TASKS FOR THIS EXERCISE.
1 – Retype the part of the Donn Trenner passage starting with "- Died: May" and going on through "orchestra in 1947.".
2 – Answer these questions from the Donn Trenner passage:
(a) In what city was Trenner born?
(b) Whose orchestra did he join in 1947?
(c) With whom did he tour Europe in 1958?

(Beginning of EXERCISE PASSAGE)

Background information
- Born: March 10, 1927 New Haven, Connecticut, U.S.
- Died: May 16, 2020 (aged 93)
- Genres: Jazz
- Occupations: Pianist, Conductor, arranger
- Instrument: Piano

= Donn Trenner =

American musician (1927–2020)

Donald Trenner (March 10, 1927 – May 16, 2020) was an American jazz pianist and arranger born in New Haven, Connecticut.

==Career==
He began his career playing with Ted Fio Rito from 1943 to 1945, and followed this with a slot in Buddy Morrow's orchestra in 1947.
He worked with Charlie Barnet in 1951 and following this with Jerry Gray, Charlie Parker, Stan Getz, Georgie Auld, Jerry Fielding, Skinnay Ennis, Les Brown, Dick Haymes, Jack Jones, Lena Horne, Ann-Margret, Shirley MacLaine and Nancy Wilson. In 1957 he played with Oscar Pettiford and toured Europe in 1958 with Anita O'Day. He also toured with Bob Hope entertaining the U.S. troops. Additionally, he recorded with Tommy Dorsey, Vic Schoen, Howard McGhee, Frances Faye, Betty Roche, Nelson Riddle, Paul Broadnax, Charles Mingus, and Ben Webster.

(End of EXERCISE PASSAGE)
(Beginning of SUPPLIED ENTRIES)

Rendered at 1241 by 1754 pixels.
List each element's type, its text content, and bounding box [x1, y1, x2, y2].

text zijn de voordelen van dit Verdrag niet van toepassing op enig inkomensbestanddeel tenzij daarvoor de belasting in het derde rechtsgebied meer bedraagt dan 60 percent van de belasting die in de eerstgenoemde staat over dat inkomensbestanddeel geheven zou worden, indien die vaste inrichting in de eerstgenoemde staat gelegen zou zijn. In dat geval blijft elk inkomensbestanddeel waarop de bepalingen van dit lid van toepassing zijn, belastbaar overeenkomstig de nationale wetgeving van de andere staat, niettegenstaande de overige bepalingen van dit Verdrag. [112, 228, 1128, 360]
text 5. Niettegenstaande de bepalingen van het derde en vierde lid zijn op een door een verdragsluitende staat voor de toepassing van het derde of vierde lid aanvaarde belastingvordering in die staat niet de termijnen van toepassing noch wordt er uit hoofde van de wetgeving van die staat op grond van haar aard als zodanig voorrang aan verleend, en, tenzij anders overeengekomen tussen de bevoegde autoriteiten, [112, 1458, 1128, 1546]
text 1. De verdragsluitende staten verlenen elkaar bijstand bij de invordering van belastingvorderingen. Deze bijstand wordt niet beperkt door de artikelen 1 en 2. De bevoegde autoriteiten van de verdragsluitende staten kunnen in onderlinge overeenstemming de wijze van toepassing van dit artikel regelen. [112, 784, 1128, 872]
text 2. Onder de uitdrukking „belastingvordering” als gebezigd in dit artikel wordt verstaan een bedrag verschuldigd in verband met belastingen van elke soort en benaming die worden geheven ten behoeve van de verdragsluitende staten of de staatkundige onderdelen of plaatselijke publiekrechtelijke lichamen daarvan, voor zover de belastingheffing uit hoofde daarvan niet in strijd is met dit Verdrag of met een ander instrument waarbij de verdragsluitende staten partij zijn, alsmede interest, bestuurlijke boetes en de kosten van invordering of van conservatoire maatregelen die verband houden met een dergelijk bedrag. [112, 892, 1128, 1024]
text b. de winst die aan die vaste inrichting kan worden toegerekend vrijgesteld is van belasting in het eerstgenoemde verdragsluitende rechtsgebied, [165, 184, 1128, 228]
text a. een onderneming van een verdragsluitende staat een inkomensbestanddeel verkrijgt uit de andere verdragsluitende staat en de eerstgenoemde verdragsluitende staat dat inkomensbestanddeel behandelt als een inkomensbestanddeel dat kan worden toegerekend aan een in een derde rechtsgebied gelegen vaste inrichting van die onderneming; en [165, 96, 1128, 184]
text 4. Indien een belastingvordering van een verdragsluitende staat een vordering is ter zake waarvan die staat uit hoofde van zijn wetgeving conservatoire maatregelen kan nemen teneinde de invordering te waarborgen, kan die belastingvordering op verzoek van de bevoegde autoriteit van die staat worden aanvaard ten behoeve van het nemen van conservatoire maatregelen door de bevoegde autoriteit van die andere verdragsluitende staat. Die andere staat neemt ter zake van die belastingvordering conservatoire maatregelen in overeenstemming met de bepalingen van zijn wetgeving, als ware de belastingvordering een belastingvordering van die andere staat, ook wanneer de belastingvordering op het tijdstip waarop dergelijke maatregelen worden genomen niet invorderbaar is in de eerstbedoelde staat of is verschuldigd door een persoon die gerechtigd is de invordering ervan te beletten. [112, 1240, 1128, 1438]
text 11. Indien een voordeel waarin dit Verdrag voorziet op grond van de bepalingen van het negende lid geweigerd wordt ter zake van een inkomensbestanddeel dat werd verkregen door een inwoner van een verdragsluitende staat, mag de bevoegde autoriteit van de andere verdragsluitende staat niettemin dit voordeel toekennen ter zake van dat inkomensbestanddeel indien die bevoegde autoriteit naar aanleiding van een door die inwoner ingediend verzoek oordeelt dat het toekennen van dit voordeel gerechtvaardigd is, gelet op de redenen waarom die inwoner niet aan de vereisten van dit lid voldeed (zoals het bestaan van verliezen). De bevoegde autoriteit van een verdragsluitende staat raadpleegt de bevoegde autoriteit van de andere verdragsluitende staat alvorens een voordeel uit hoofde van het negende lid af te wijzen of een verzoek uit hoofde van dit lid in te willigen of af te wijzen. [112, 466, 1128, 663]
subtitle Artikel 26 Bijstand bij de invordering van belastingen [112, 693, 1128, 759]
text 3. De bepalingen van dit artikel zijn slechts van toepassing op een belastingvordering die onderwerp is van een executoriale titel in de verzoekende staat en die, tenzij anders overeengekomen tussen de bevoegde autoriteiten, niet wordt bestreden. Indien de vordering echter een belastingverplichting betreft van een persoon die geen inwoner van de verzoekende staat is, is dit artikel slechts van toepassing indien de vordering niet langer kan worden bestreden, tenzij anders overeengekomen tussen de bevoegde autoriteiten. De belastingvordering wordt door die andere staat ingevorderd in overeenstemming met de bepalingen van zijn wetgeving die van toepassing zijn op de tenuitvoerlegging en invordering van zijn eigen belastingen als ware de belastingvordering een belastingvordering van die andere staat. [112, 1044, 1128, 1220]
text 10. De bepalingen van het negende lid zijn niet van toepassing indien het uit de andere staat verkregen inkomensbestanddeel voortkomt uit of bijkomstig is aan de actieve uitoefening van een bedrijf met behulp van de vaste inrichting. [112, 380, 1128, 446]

(End of SUPPLIED ENTRIES)

TASK RESULTS.
1 –
- Died: May 16, 2020 (aged 93)
- Genres: Jazz
- Occupations: Pianist, Conductor, arranger
- Instrument: Piano

= Donn Trenner =

American musician (1927–2020)

Donald Trenner (March 10, 1927 – May 16, 2020) was an American jazz pianist and arranger born in New Haven, Connecticut.

==Career==
He began his career playing with Ted Fio Rito from 1943 to 1945, and followed this with a slot in Buddy Morrow's orchestra in 1947.

2 –
(a) New Haven, Connecticut
(b) Buddy Morrow's
(c) Anita O'Day